Obesity is a worldwide epidemic. Since 1980, obesity rates have nearly doubled, with 35% of adults over the age of 20 classified as overweight and 11% classified as obese. It is theorized that the increase in obesity is due to the modern lifestyle, which is characterized by highly available, energy dense foods and the lack of a need for physical activity. Day after day, many of us go straight from our home, to the car, to the office and back again – without getting more than a few steps of exercise.

With obesity comes many other problems, such as cardiovascular disease and diabetes. In addition, obesity is related to cognitive impairment and specifically learning and memory functions that are dependent on a part of the brain called the hippocampus. The hippocampus enables us to remember information for long periods of time. That is, it regulates our long-term memories. In addition, the hippocampus enables us to navigate around our environment. How do we know how to get from our house to our local grocery market? The hippocampus!

Unlike obesity, exercise helps our hippocampus. Physical activity improves our ability to remember information and improve dementia-related symptoms in patients with neurodegenerative disorders such as Alzheimer’s disease. In addition, long-term exercise has been shown to both increase the size of the hippocampus and prevent age-related atrophy of the hippocampus.

The hippocampus is unique in that it is one of only two regions in the adult brain that produces new neurons – a process called neurogenesis and one that I have written about previously ( Animal studies have revealed that high fat diets and physical activity have opposite effects on neurogenesis; the former inhibits it whereas the latter promotes it.

Because of these differences, scientists at the University of Medicine in Germany recently asked whether exercise could prevent or perhaps even reverse the cognitive impairment associated with exposure to a high fat diet and whether hippocampal neurogenesis played a part in this process.

Preventative Approach

The first set of experiments utilized exercise in a preventative manner. The scientists exposed adolescent mice to either a high-fat diet or a control diet for 12 weeks, that is, into adulthood. Throughout the entirety of the 12 weeks, half of the mice exercised (were given free access to running wheels) whereas the other half remained sedentary (were not given running wheels).

Therapeutic Approach

The second set of experiments utilized exercise in a therapeutic manner. For these studies, adult mice were given either high-fat or control diets for 12 weeks. After this time period, they were exposed to either an exercise or sedentary experience for 14 days.

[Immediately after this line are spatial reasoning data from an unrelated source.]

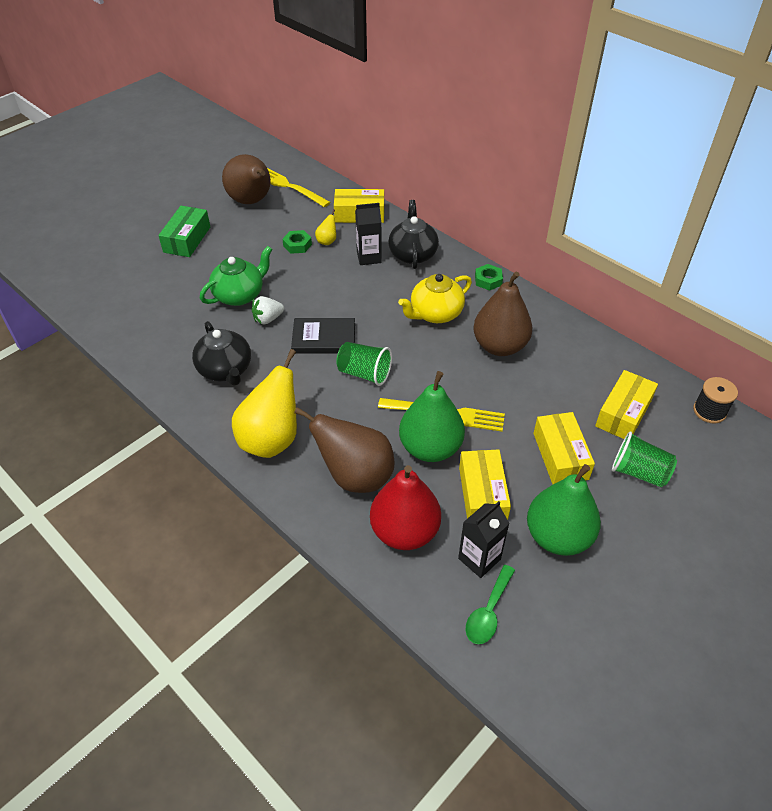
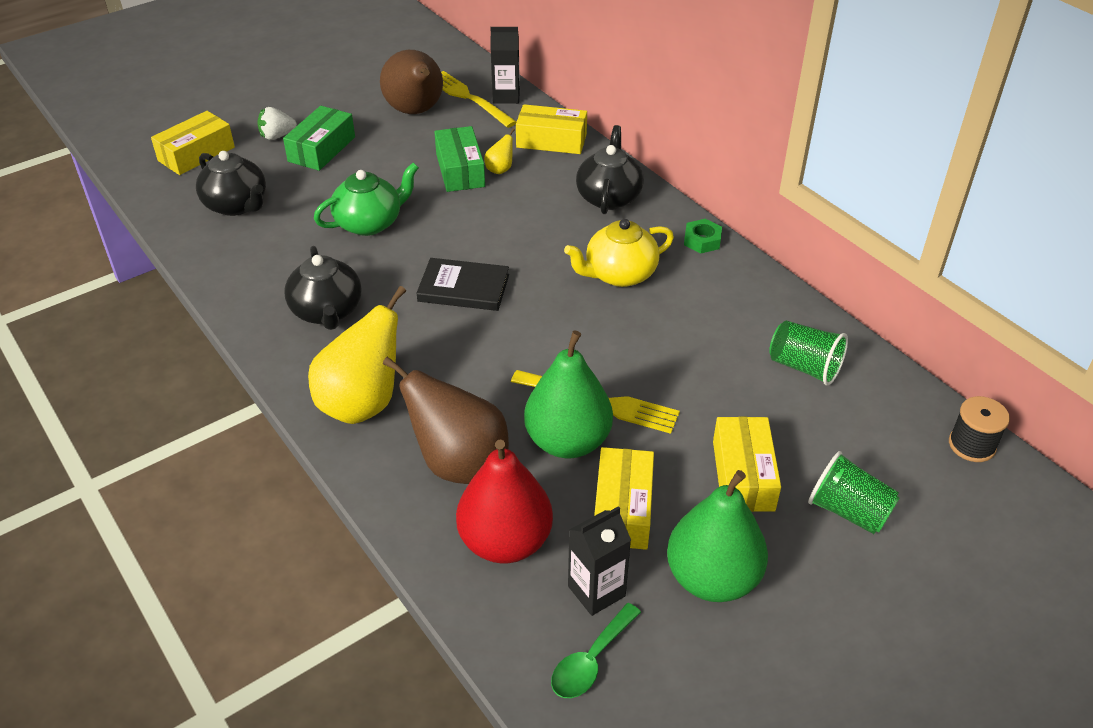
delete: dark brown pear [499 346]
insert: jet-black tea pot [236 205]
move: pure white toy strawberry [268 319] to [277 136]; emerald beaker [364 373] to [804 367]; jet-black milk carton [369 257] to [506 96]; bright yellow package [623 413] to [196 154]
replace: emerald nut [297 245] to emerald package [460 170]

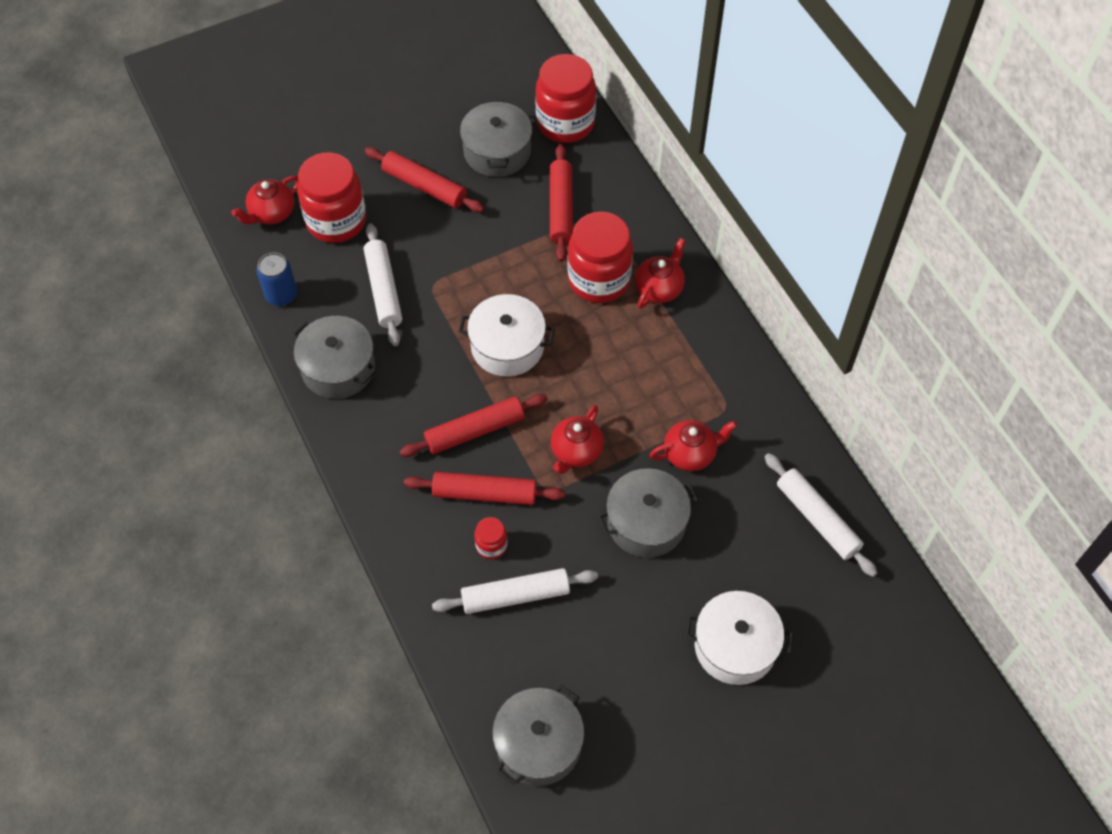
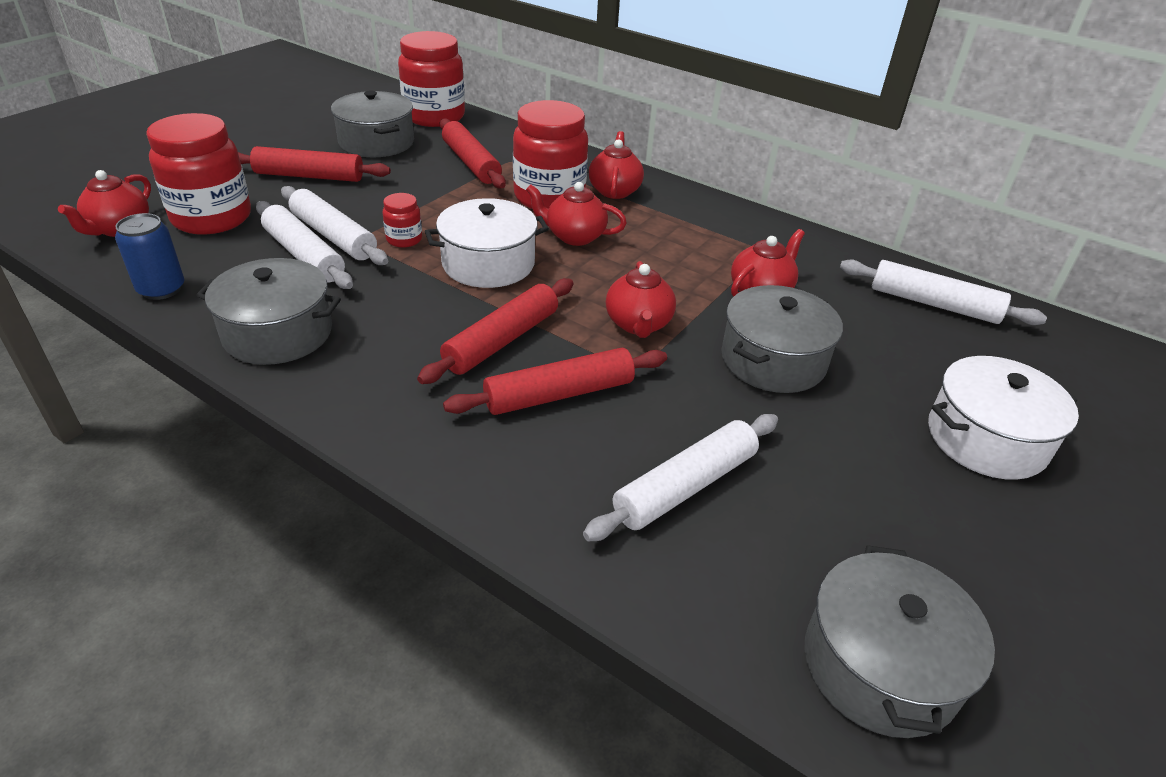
insert: pure white pastry roller [333 236]; red tea pot [574 236]
move: red jar [491 545] to [404 239]

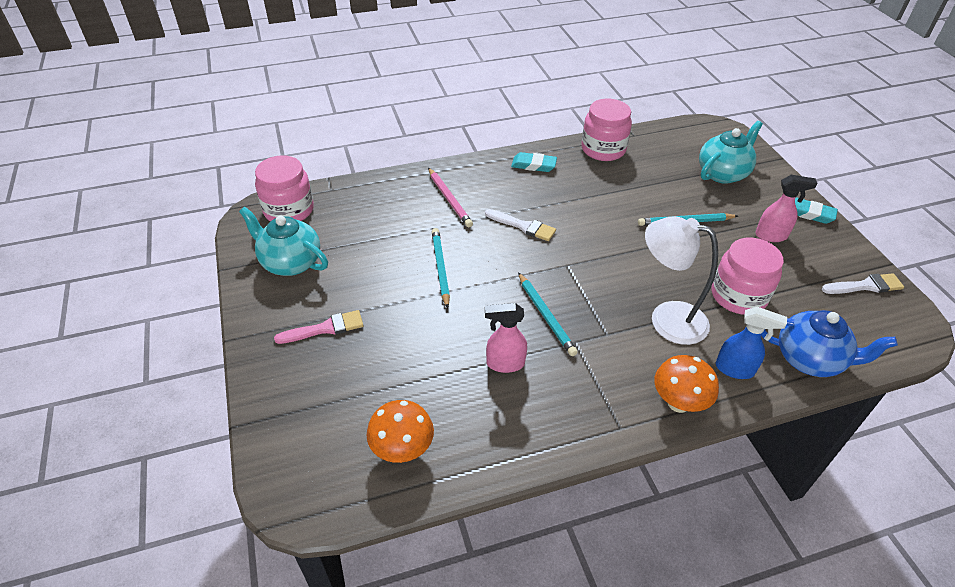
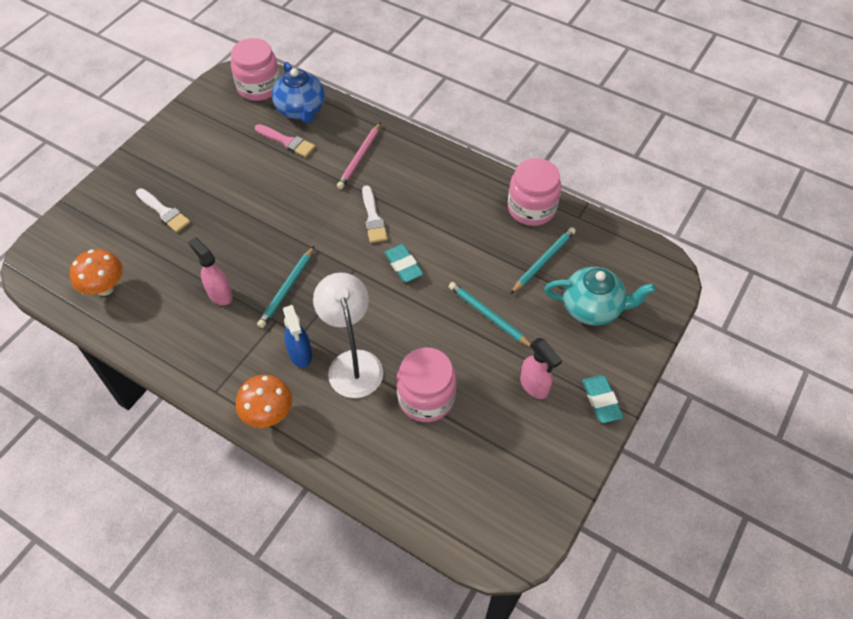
delete: aqua tea pot [290 262]
move: rosy brush [325 328] to [287 141]; aqua pencil [440 268] to [543 261]; aqua gum eraser [533 165] to [403 265]; cobalt spray cleaner [735 369] to [300 354]; cobalt tea pot [809 359] to [301 110]; pure white brush [865 286] to [164 212]

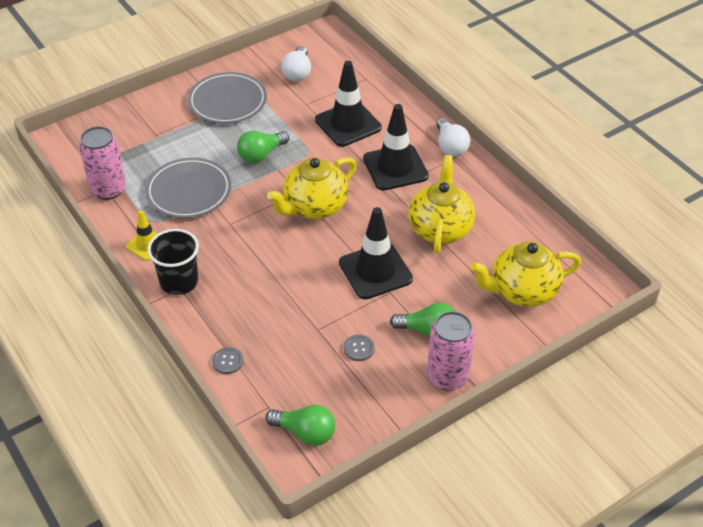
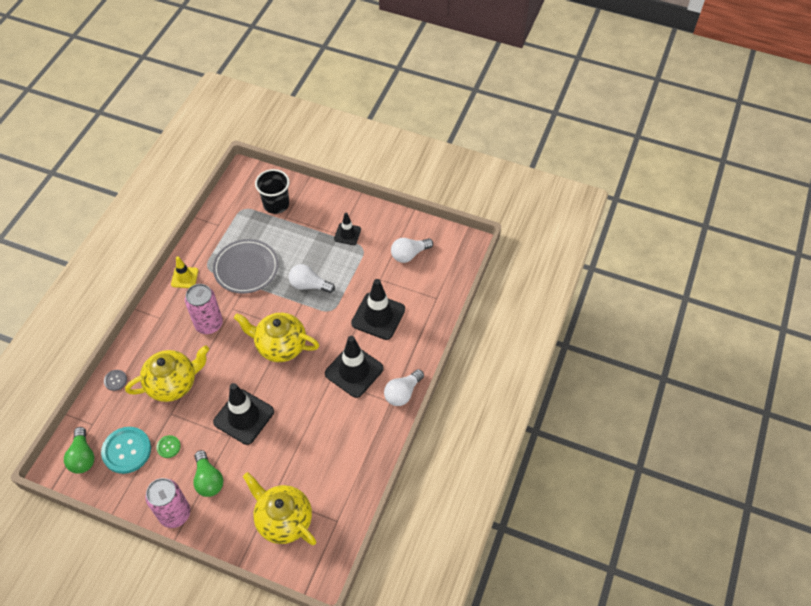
insert: aqua shirt button [126 450]
move: rosy tin [108 189] to [209 324]; jet-black beaker [179 282] to [276 204]; bright yellow tea pot [440 228] to [173 383]
replace: gray plate [227 101] to jet-black traffic cone [347 234]
recolor: emerald bulb [261 154] to pure white bulb [309 285]; gray shirt button [359 348] to emerald shirt button [168 447]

In adolescent mice, 12 weeks of a high fat diet (this is like spending your entire adolescence into your adulthood eating fatty foods) resulted in impaired memory performance. In addition, this memory deficit was accompanied by fewer new cells in the hippocampus.

Exercising during this time period, however, prevented the memory impairment caused by the fatty diet and increased the number of new neurons in the hippocampus.

In adult mice, the high fat diet did not cause memory impairment and the short-term exercise regimen did not cause any further improvements in memory.


This research demonstrated that the adolescent brain may be particularly susceptible to high fat foods. Considering that so many fatty foods are available to teenagers, it also revealed the extreme importance of adding physical activity into the lives of our children. It just may help prevent any cognitive impairments that come with a poor diet. Future research will be needed to examine the interaction of high fat diets and exercise in adults.


Klein, C., Jonas, W., Iggena, D., Empl, L., Rivalan, M., Wiedmer, P., ... & Steiner, B. (2016). Exercise prevents high-fat diet-induced impairment of flexible memory expression in the water maze and modulates adult hippocampal neurogenesis in mice. Neurobiology of learning and memory, 131, 26-35.